Ce qu’il faut savoir sur le prix d’une action

Ce point précis fait trébucher plus d’un investisseur novice : la mécanique du prix d’une action échappe bien souvent aux idées reçues. Pourquoi le même titre n’affiche-t-il pas systématiquement la même valeur d’une place boursière à l’autre ? Derrière les chiffres qui défilent sur votre écran, une réalité bien plus concrète se cache.

  1. Lieux de cotation
  2. Le carnet d’ordres

Lieux de cotation

La bourse ne se limite pas à un bâtiment unique ni à une salle des marchés mythique. C’est en fait un ensemble de places financières, réparties aux quatre coins du globe, de Paris à Londres, de New York à Tokyo.

Lorsqu’une entreprise souhaite proposer ses actions au public, elle choisit une ou plusieurs de ces bourses pour y faire coter ses titres. Ce choix n’est pas anodin : il peut faire varier la perception de la société, son accès à certains investisseurs… et le prix de son action.

Sanofi, le géant pharmaceutique français, illustre parfaitement ce fonctionnement. Sur la page dédiée aux investisseurs de son site, on découvre que ses actions sont disponibles à la fois à Paris et à New York. En clair, acheter ou vendre des actions Sanofi peut se faire aussi bien sur Euronext Paris que sur le NYSE. Mais attention, le tarif affiché n’est pas identique sur chaque place.

Le soir du 31 juillet, Sanofi se négociait autour de 79 € sur la place parisienne et à près de 53 dollars à New York. La variation, bien que souvent limitée à quelques pourcents, existe bel et bien. Elle résulte des spécificités de chaque marché, du taux de change euro/dollar, et des dynamiques propres à chaque bassin d’investisseurs.

Le carnet d’ordres

Une fois la place boursière identifiée, venir consulter le cours d’une action paraît simple. Mais ce chiffre n’est pas tombé du ciel.

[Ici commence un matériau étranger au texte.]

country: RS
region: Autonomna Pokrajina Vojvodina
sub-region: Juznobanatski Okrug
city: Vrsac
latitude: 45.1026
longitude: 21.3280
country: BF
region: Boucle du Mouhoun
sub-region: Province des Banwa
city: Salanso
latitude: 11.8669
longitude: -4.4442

D’où vient-il précisément ? À quoi correspond-il ?

La bourse fonctionne comme une immense salle de négociation où se rencontrent offres et demandes. Pour chaque action, ce face-à-face se matérialise dans ce qu’on appelle le carnet d’ordres.

Pour mieux comprendre, revenons à Sanofi à Paris, toujours ce même soir du 31 juillet.

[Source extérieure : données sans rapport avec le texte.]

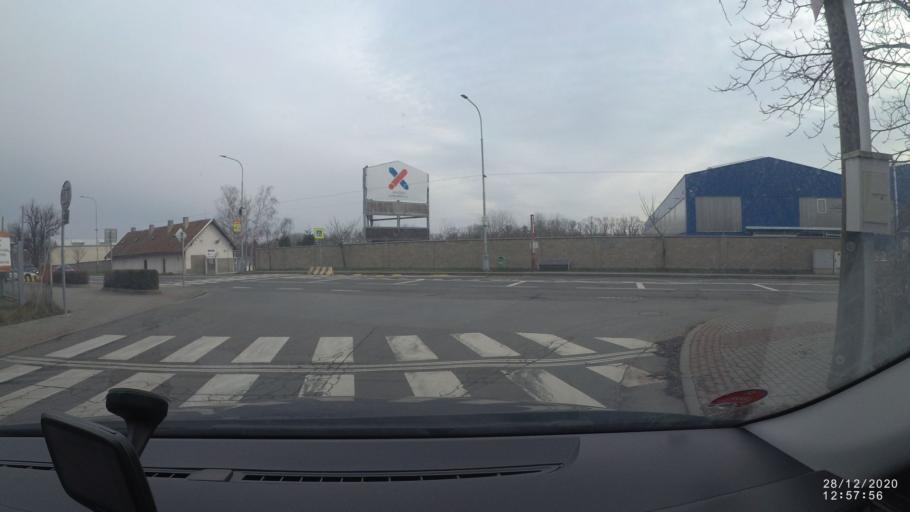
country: CZ
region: Praha
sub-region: Praha 19
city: Satalice
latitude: 50.1519
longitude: 14.5908
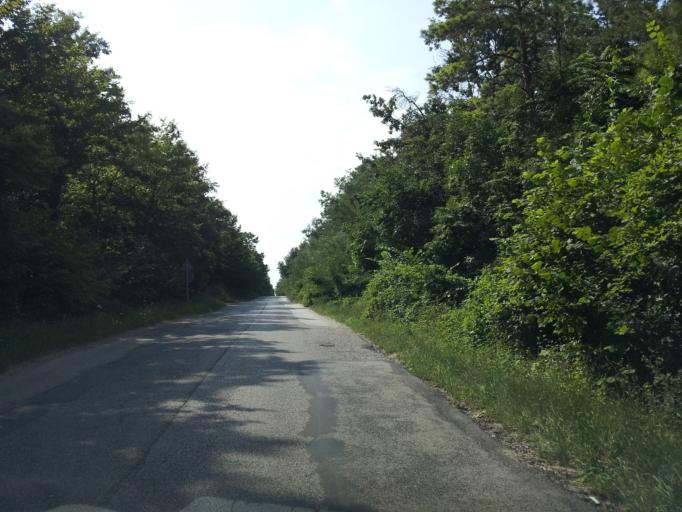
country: HU
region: Veszprem
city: Balatonfured
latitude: 46.9639
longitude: 17.8548
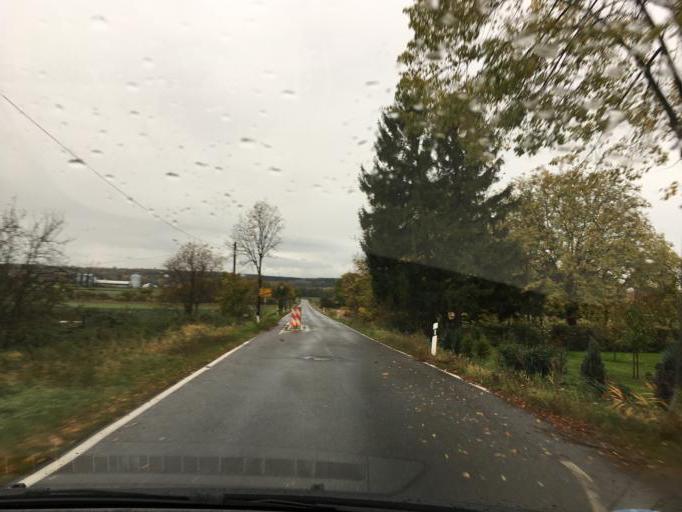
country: DE
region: North Rhine-Westphalia
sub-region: Regierungsbezirk Koln
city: Vettweiss
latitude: 50.6978
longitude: 6.5688
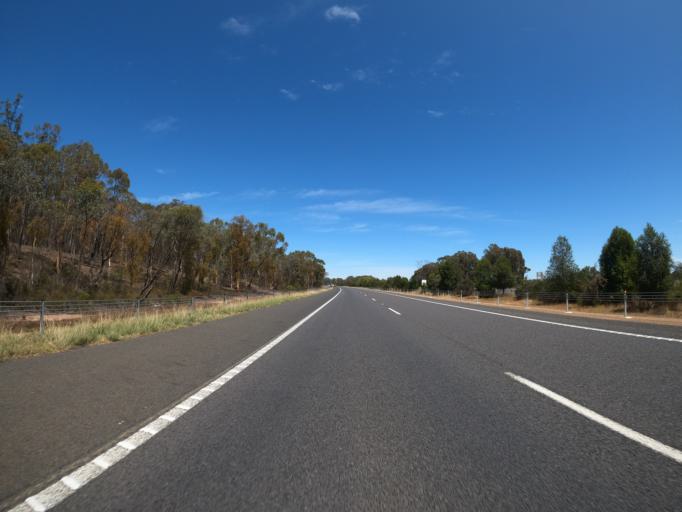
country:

Sur ce carnet, les intentions d’acheter et de vendre sont affichées côte à côte, classées par niveau de prix :

  • Sur la colonne de gauche figurent les ordres d’achat. Par exemple : la première ligne recense 3 984 titres demandés (répartis sur deux ordres) à 78,89 €. La suivante en propose 8 989 à 78,88 €. Et le défilement continue ainsi.
  • Sur la colonne de droite, les ordres de vente sont listés, eux aussi par prix décroissant. Même logique : plus le prix affiché est bas, plus l’action a de chances de trouver preneur rapidement.

Pour qu’une transaction ait lieu, il suffit qu’un ordre d’achat rencontre un ordre de vente compatible en prix et en quantité. À cet instant précis, l’échange s’effectue.

Imaginons maintenant que vous placiez un ordre d’achat de 7 000 actions Sanofi, à un prix limité sous 79 €. Le carnet d’ordres vous servirait alors de feuille de route :

  1. Vous obtenez d’abord 6 302 actions à 78,92 € (première ligne côté vente)
  2. Puis 122 actions à 78,94 €
  3. Enfin, 576 actions à 78,96 €

Aussitôt la transaction réalisée, le prix de l’action s’ajuste : il reflète la valeur du tout dernier échange. Le cours que l’on voit affiché correspond donc, à chaque seconde, au montant du dernier accord trouvé entre vendeurs et acheteurs.

Après cet achat fictif, la cotation de Sanofi afficherait 78,96 € à Paris. La bourse n’a rien de mystique : c’est une mécanique, précise et transparente, qui réagit en temps réel à la confrontation de milliers d’ordres anonymes.

Facile ? Pas tout à fait, mais le principe est là. Reste à savoir si vous saurez attraper le bon prix, au bon moment… ou si le marché vous filera sous le nez.